During the day, she tries hard to make up for it by being unbelievably cute…peeking around banisters, getting up into standing from a bear crawl and walking toward you, asking for hugs, giggling…

It works with Daddy.

It’s beginning to wear thin on me.

The hardest part of all is that I really don’t know how much she’s able to understand. She’s nearly 2 ½—she’s only shy by about 6 weeks—but she’s so far behind in so many areas that I can’t even pinpoint her developmental age. Is she capable of understanding me when I say, “That’s it. No more. Go to sleep. I’m not coming back in again”? And complicating the trouble is that I desperately want her roommate to stay asleep, so how can I just walk out and let her cry? He’s pretty good about sleeping through the first round of bad behavior, but after 15 or 20 minutes, he wakes up. Grr!

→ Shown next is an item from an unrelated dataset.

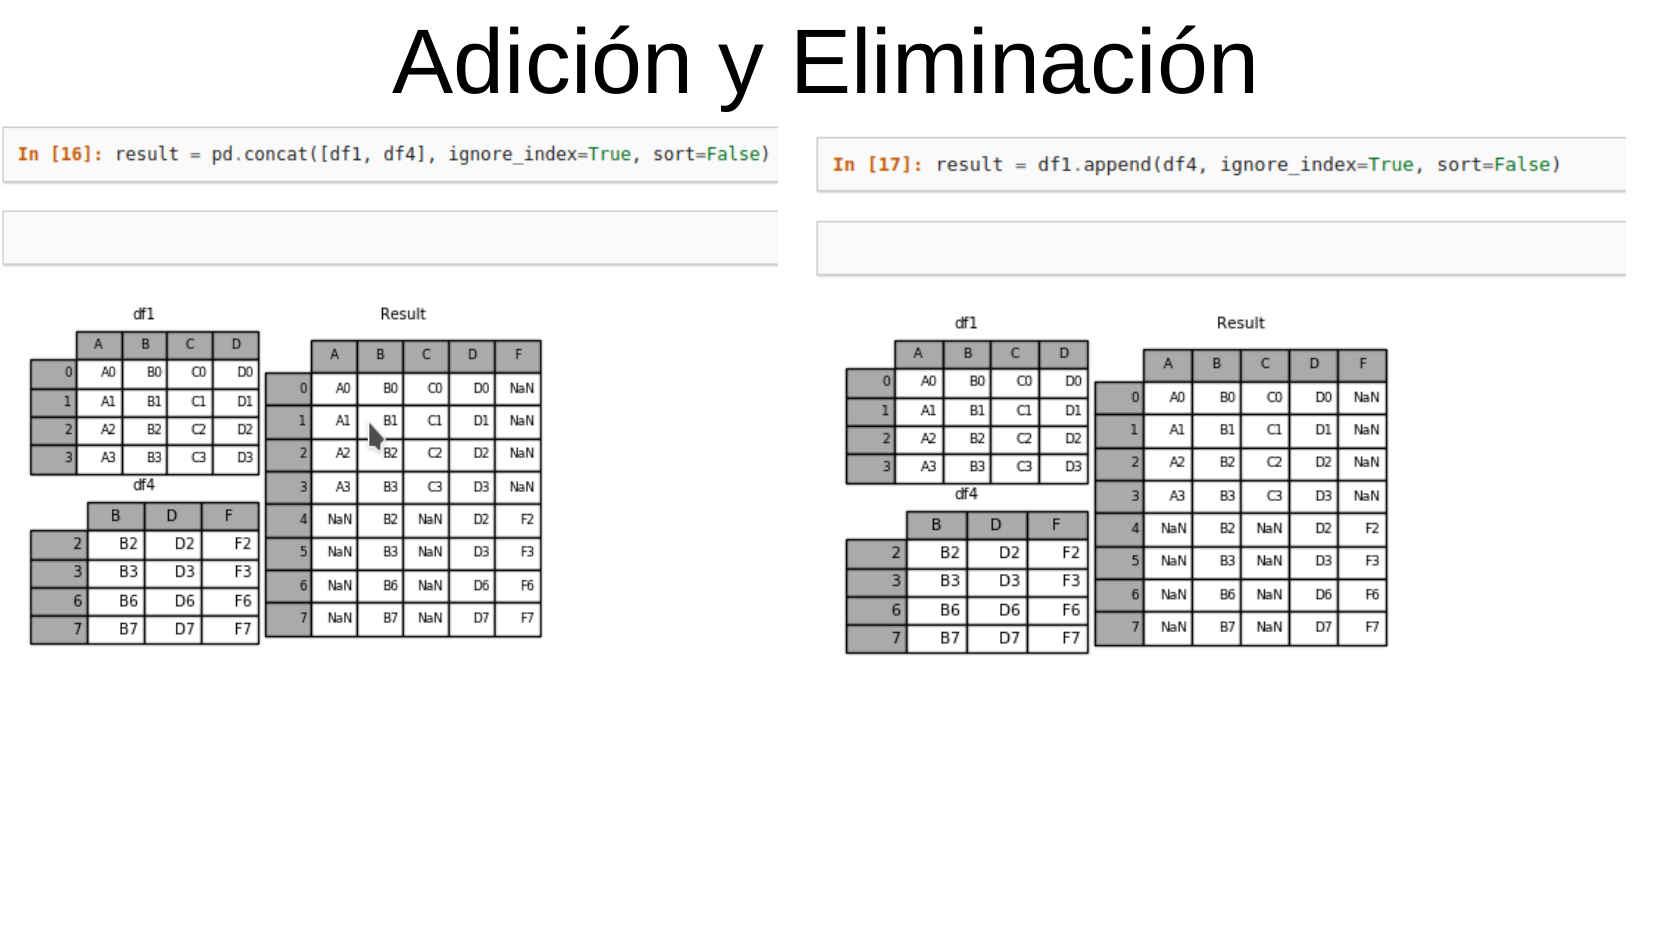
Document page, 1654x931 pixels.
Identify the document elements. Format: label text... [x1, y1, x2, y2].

title Adición y Eliminación [82, 0, 1571, 140]
picture [0, 112, 778, 673]
picture [799, 124, 1626, 685]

I thought if I gave her plenty of fluids before bed, she wouldn’t get thirsty…but then she gets drenched and has to be changed. I thought maybe she was teething—she’s still got  two gaps on the lower gum—so I gave her ibuprofen before bed, but she woke up anyway.

When we chose to have another baby so soon after our developmentally delayed child, I knew there would be challenges, particularly in the baby stage. I could list a bunch of them ahead of time. This one, however, I didn’t anticipate.

Well, I cling to this thread of hope. She threw up this morning, so maybe she’s been waking up because she was ramping up into the stomach bug that took out all the men in the family. This makes me the only holdout. Just watch, I’ll get it Monday when Christian has to go back to work.

I’m a regular cheery-oh today, aren’t I?